SOURCE EXCERPT >>
########

From Automobile Trade Journal,
vol. XXVI, no. 7 (Jan. 1, 1922), p. 177.



c. 1903-1915 Henney Covered Buggy


(If you have read the web page for the Henney Surrey, most of the information below is repeated from that entry. Near the bottom of this entry, however, is some information on the Queen No. 2 heater found on the floor of this buggy.)
 John W. Henney, Sr., the founder of the Illinois company that made this covered buggy and the nearby two-seated surrey, was born in Centre County, Pennsylvania in 1842, the son of Jacob Henney who was also a buggy maker.  In 1854, John moved west with his family, settling in Cedarville, Illinois where his father set up a new buggy shop.  John grew up around buggies, learning about the business not only from his father in Cedarville but also from other businessmen throughout the region.  In 1864, as the railroads opened up the West to new settlers, John ventured out to Kansas City where he worked in the buggy trade for three years. By 1867, he found himself back in Cedarville taking over his father’s business, a local and not very successful enterprise according to an 1888 biography.1
 John, however, had the energy and the desire to turn the business into something bigger.  By 1876, he had succeeded in growing his company to the point where he needed to build a larger shop.  At this time he also brought in his brother-in-law, Oliver P. Wright, as a partner.  J. W. Henney & Company, as the business was called at this time, employed about fifteen to twenty men, and Henney became a locally known name.  Wanting to expand business further, in 1879, Henney traveled around the region, visiting cities such as Dubuque, Iowa and establishing relationships with Mississippi River trading companies.
 As his business continued to grow, Henney decided to move his shop from Cedarville to Freeport, a move which cut out about six miles of road travel each way and gave the company more immediate access to the nearest railroad.  By 1880, the Freeport plant was making about 500 buggies and wagons a year.  It was around this time that J. W. Henney & Company became the Henney Buggy Company, and Henney and Wright were joined by Daniel C. Stover, an inventor and founder of a local bicycle company, as stockholders.  In 1883, as the company expanded production even more, five more men became stockholders.  By 1887, the company was producing over 4,000 buggies and wagons in a year.  Its growth was remarkable.

########

GIVEN INFORMATION >>

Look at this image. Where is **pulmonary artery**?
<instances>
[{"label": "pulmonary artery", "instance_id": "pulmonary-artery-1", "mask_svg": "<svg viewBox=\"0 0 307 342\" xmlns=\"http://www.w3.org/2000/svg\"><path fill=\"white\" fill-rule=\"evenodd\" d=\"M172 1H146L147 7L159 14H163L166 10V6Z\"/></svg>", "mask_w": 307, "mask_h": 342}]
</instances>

########

WHAT TO DO >>
Answer these questions from the Henney buggy history:
1. In what year was John W. Henney, Sr. born?
2. Whom did Henney bring in as a partner in 1876?
3. By 1887, how many buggies and wagons was the company producing in a year?
The lines are separate material and have no connection to the text.

FULL RESPONSE >>
1. 1842
2. His brother-in-law, Oliver P. Wright
3. Over 4,000